What else should be considered besides insurance when referring clients?
Insurance contracts have long been barriers for health care referral sources, many believing home health providers aren’t contracted with enough options to serve their clients’ needs. Making matters more challenging, nearly a year after a change in federal law forced hundreds and thousands of Minnesota seniors to drop their Medicare Cost plans, home health providers are still working hard to reach consumers in need of skilled services by gaining acceptance within insurance companies to provide care.
“In Minnesota for the most part, insurance companies have been closed to new home health providers,” explained Shannon Podewils, RN, Administrator for Lifesprk Home Health. “Meaning they have enough home health providers contracted with them already to meet their members’ home health needs.”
As clients’ insurance plans changed, Lifesprk has had to reach deep within our community and partner relations to be accepted by additional insurance companies. As of August 26, 2019, Lifesprk has been accepted by Blue Cross Blue Shield (BCBS) Medicare. “Our team has been working hard to expand the depth of accepted insurance coverage options we offer,” said Shannon. “Since BCBS picked up many new members as a result of the change over the past year, being able to be a part of this network is exciting and should make referring from transitional care units (TCUs) and our other partners much easier,” said Shannon.
Insurance Options Alone Shouldn’t Be the Deciding Factor
But aside from being easier, it’s about access to the right care that improves outcomes past the 30 or 60-day time limit. “Getting more accepted insurance is only part of reaching more people who need better choices to help them transition home and recuperate or rehabilitate and thrive longer,” said Shannon.
Since Lifesprk added skilled home health capabilities nearly three years ago, Joel Theisen, CEO, still believes strongly in the importance of continuity of care. “As health care shifts towards value-based care, insurance coverage isn’t the only thing referral sources will need to look at,” said Joel. “It will be about outcomes and who has them.” According to a blog in Home Care Home Base, that regulation may come sooner than home health providers realize. By 2022 the Centers for Medicare and Medicaid Services (CMS) plan to make value-based purchasing (VBP) mandatory for all home-health agencies. VBP will move agencies away from the traditional fee-for-service model to an outcomes-based model that shares the rewards for better care – but also shares the risk.

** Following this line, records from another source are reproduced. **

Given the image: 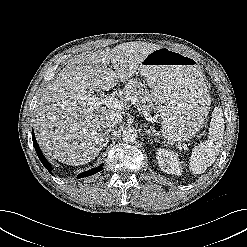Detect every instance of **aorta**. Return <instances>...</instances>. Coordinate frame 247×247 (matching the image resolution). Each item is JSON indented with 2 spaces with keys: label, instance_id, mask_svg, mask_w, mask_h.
Here are the masks:
<instances>
[{
  "label": "aorta",
  "instance_id": "aorta-1",
  "mask_svg": "<svg viewBox=\"0 0 247 247\" xmlns=\"http://www.w3.org/2000/svg\"><path fill=\"white\" fill-rule=\"evenodd\" d=\"M138 137L137 130L134 128L125 129L122 133V139L125 142H134Z\"/></svg>",
  "mask_w": 247,
  "mask_h": 247
}]
</instances>
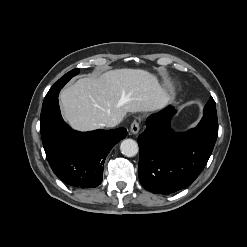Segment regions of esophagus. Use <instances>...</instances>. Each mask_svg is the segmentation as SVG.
Segmentation results:
<instances>
[{
  "label": "esophagus",
  "instance_id": "obj_1",
  "mask_svg": "<svg viewBox=\"0 0 247 247\" xmlns=\"http://www.w3.org/2000/svg\"><path fill=\"white\" fill-rule=\"evenodd\" d=\"M140 130V121L139 120H134L130 126V132L132 134H137Z\"/></svg>",
  "mask_w": 247,
  "mask_h": 247
}]
</instances>
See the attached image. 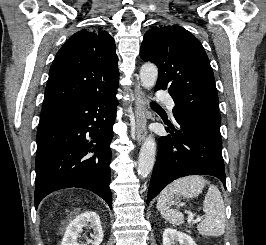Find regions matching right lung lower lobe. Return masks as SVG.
Returning a JSON list of instances; mask_svg holds the SVG:
<instances>
[{"mask_svg":"<svg viewBox=\"0 0 266 245\" xmlns=\"http://www.w3.org/2000/svg\"><path fill=\"white\" fill-rule=\"evenodd\" d=\"M116 92L73 101L42 117L37 130L35 207L53 191H93L112 209L110 184Z\"/></svg>","mask_w":266,"mask_h":245,"instance_id":"obj_1","label":"right lung lower lobe"}]
</instances>
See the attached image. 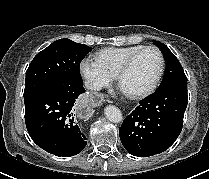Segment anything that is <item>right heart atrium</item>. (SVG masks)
<instances>
[{
	"mask_svg": "<svg viewBox=\"0 0 209 179\" xmlns=\"http://www.w3.org/2000/svg\"><path fill=\"white\" fill-rule=\"evenodd\" d=\"M80 70L92 90H99L109 85L111 82V78L107 76L95 62L89 59H85L81 62Z\"/></svg>",
	"mask_w": 209,
	"mask_h": 179,
	"instance_id": "obj_1",
	"label": "right heart atrium"
}]
</instances>
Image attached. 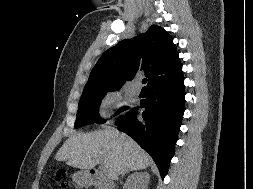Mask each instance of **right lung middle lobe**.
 Wrapping results in <instances>:
<instances>
[{"mask_svg": "<svg viewBox=\"0 0 253 189\" xmlns=\"http://www.w3.org/2000/svg\"><path fill=\"white\" fill-rule=\"evenodd\" d=\"M121 87H103L93 90L83 91L81 99L79 101V108L77 112V118L75 121V128H79L84 125H89L94 122L103 123L104 120L100 118L98 114V108L105 93L110 91L119 90ZM127 107L122 108V110Z\"/></svg>", "mask_w": 253, "mask_h": 189, "instance_id": "right-lung-middle-lobe-1", "label": "right lung middle lobe"}]
</instances>
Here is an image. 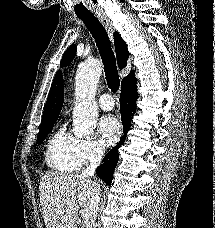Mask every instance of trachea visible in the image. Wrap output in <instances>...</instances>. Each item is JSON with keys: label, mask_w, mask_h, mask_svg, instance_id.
Segmentation results:
<instances>
[{"label": "trachea", "mask_w": 215, "mask_h": 228, "mask_svg": "<svg viewBox=\"0 0 215 228\" xmlns=\"http://www.w3.org/2000/svg\"><path fill=\"white\" fill-rule=\"evenodd\" d=\"M77 17L84 22L87 29L92 33L104 64L107 85L112 92H116L119 90L120 80L115 55L105 28L91 13L77 14Z\"/></svg>", "instance_id": "1"}]
</instances>
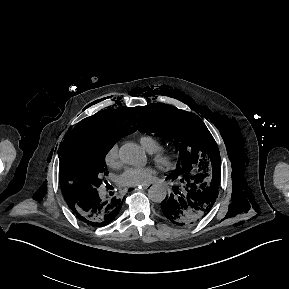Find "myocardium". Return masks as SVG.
<instances>
[{
    "label": "myocardium",
    "instance_id": "1",
    "mask_svg": "<svg viewBox=\"0 0 289 289\" xmlns=\"http://www.w3.org/2000/svg\"><path fill=\"white\" fill-rule=\"evenodd\" d=\"M152 161L163 170H172L177 164V155L171 150H158L151 153Z\"/></svg>",
    "mask_w": 289,
    "mask_h": 289
}]
</instances>
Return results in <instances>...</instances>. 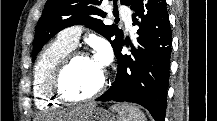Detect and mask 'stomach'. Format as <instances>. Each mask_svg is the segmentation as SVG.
<instances>
[{
    "label": "stomach",
    "mask_w": 217,
    "mask_h": 121,
    "mask_svg": "<svg viewBox=\"0 0 217 121\" xmlns=\"http://www.w3.org/2000/svg\"><path fill=\"white\" fill-rule=\"evenodd\" d=\"M84 121H115V116L104 108L95 107L86 115Z\"/></svg>",
    "instance_id": "stomach-1"
}]
</instances>
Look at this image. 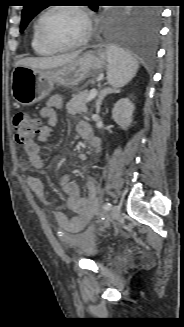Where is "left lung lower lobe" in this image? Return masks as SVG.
<instances>
[{"instance_id":"left-lung-lower-lobe-1","label":"left lung lower lobe","mask_w":184,"mask_h":327,"mask_svg":"<svg viewBox=\"0 0 184 327\" xmlns=\"http://www.w3.org/2000/svg\"><path fill=\"white\" fill-rule=\"evenodd\" d=\"M160 16L157 7L140 9L131 23L112 33L111 43L125 52L152 55L159 34Z\"/></svg>"}]
</instances>
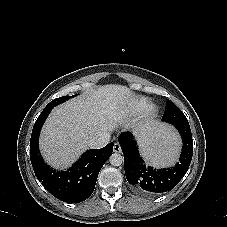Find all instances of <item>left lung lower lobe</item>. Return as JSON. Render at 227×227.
<instances>
[{"label": "left lung lower lobe", "mask_w": 227, "mask_h": 227, "mask_svg": "<svg viewBox=\"0 0 227 227\" xmlns=\"http://www.w3.org/2000/svg\"><path fill=\"white\" fill-rule=\"evenodd\" d=\"M162 121L174 125L183 140L180 160L174 167L157 170L146 166L132 133L124 132L119 136V144L124 153L127 181L136 192L145 196H158L171 191L188 171L193 156V140L189 122L174 103L166 105Z\"/></svg>", "instance_id": "1"}]
</instances>
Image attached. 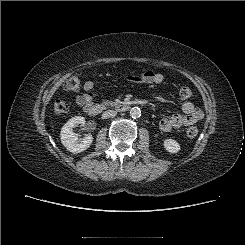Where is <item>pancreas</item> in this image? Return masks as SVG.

“Models that still use reactive home care approaches do little to improve outcomes, reduce hospitalizations, lower costs, and spark lives,” added Joel. “We need to be able to demonstrate with proven data how we are helping clients reduce the need for care and support social determinants of health – all of these things matter when it comes to referring clients. As we offer choice, we need to look beyond insurance coverage to those home health and home care providers who can do more than just provide medical care.”